Both a toxic partner and a toxic God (or, in better terms, the concept of God or any deity or leader figure employed by a toxic church, cult or religion — let’s call him the “Toxic Other”) operate initially in the same way: at first, everything is perfect, all your dreams may come true at his side and the world is rose-colored. This is the stage where it’s made clear that this/person/church/religion isn’t like the others. In this moment of first love, or “love bombing”, it is difficult to distinguish the toxic person/church from a legitimately loving and healthy one, and thus the victim lowers his guard.

But certainly, the victim is going to realize that this is not a healthy situation once abuse begins, given that it is not something a good, loving being would do, right?

It is at that point when personal degradation and guilt get into the game. If the victim is expected to continue to feel loved even under abuse, it is necessary to progressively undermine their self-esteem and fill them with insecurity and guilt to the point where they feel unworthy of any kind of good treatment. The same way the victim should be thankful that their toxic partner doesn’t send them to the hospital as they “deserve”, the victim of a toxic religion is not an intrinsically valuable human being anymore, but a wicked, ungrateful sinner deserving of the most severe agony, at whom the Toxic Other, in his infinite love, has decided to forgive and to save, a gift worthy of praise and gratitude.

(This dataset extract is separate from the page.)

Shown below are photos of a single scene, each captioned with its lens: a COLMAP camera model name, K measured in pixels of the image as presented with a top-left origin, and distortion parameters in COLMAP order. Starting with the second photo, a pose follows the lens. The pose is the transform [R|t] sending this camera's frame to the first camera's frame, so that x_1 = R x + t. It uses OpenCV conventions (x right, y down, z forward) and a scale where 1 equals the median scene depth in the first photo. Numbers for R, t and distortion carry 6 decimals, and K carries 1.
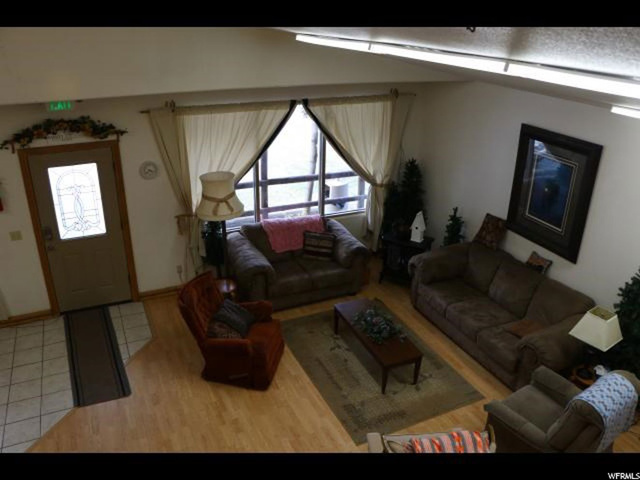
lens RADIAL K [[527.4, 0, 320.0], [0, 527.4, 240.0], [0, 0, 1]] dist [-0.182616, 0.160572]
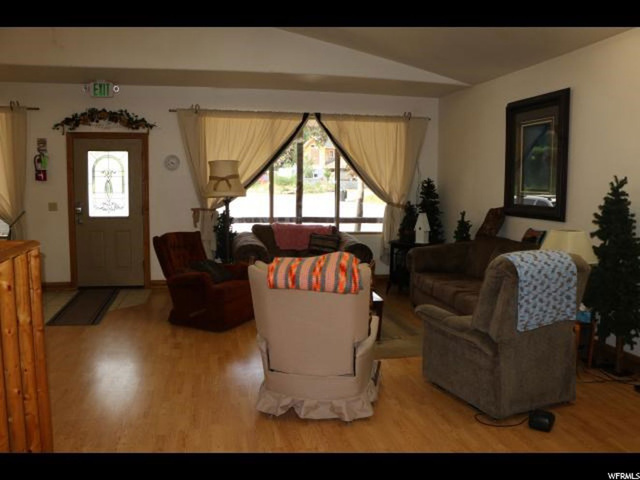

Even when abuse has already settled as the norm, it is possible for the victim to realize that they’re not happy nor comfortable in that situation, but by then an “efficient” toxic partner/religion will have already implanted a strong emotional dependence in them, preventing them from moving away: the victim has lost their sense of self-worth and security, replaced by conditioned versions of them. They don’t have any value but the one the Toxic Other provides them, and without it, they’ll be instantly lost. The moment they decides to move away or even think about it, their entire life could crumble apart.

Add to that the fear of punishments that may occur if they try to leave, punishments that are perceived as justified and deserved because of all the previous conditioning factors. And on top of that, it is very likely that the toxic partner/church has made sure to isolate them from all contact with people outside a select approved circle that reinforces what they must think and believe, leaving them devoid of any possibility of acquiring different points of view or a critical perspective of their situation. The manipulator makes sure of locking the victim in an echo chamber where they cannot conceive of the idea that their suffering relationship is neither healthy nor normal.

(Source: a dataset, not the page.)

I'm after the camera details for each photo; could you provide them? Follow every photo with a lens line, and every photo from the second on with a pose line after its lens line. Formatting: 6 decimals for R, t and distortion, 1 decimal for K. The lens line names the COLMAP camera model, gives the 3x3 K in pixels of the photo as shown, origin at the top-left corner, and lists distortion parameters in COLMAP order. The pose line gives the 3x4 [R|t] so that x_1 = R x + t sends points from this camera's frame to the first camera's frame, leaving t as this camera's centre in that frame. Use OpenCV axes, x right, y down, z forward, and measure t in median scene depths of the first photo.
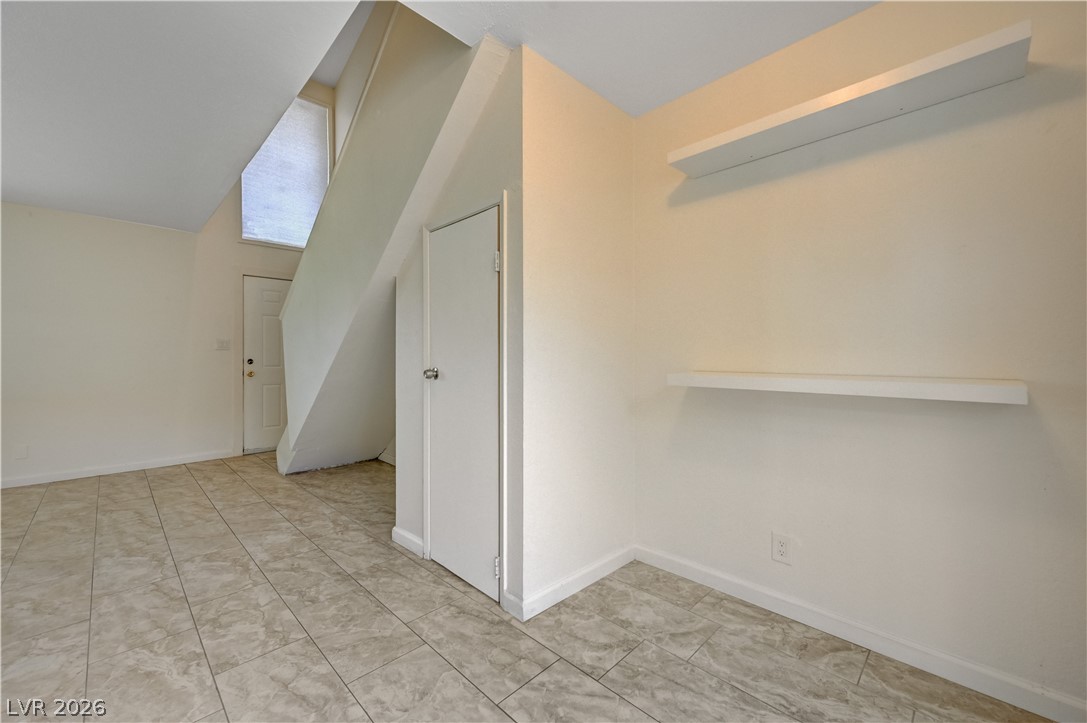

It is not impossible for people to break away from the claws of an abusive relationship (of course, it’s better to avoid getting trapped in the first place). However, if the underlying problem is not addressed — manipulation and the tools used to achieve it — nothing ensures that someone who managed to successfully get away from toxicity doesn’t fall again. After all, at first the toxic one is always not like the others.

The best vaccine is to leave behind the illusion of intellectual invulnerability, and to assume that we are all susceptible to fall for manipulative tricks. That’s why it is important to know them and how to identify them, as well as to know our own vulnerabilities and blind spots that can be taken advantage of. Above all, it’s important to be critical and not be afraid of asking questions. Healthy levels of self-esteem, self-love, and critical thinking are the best shields against manipulation.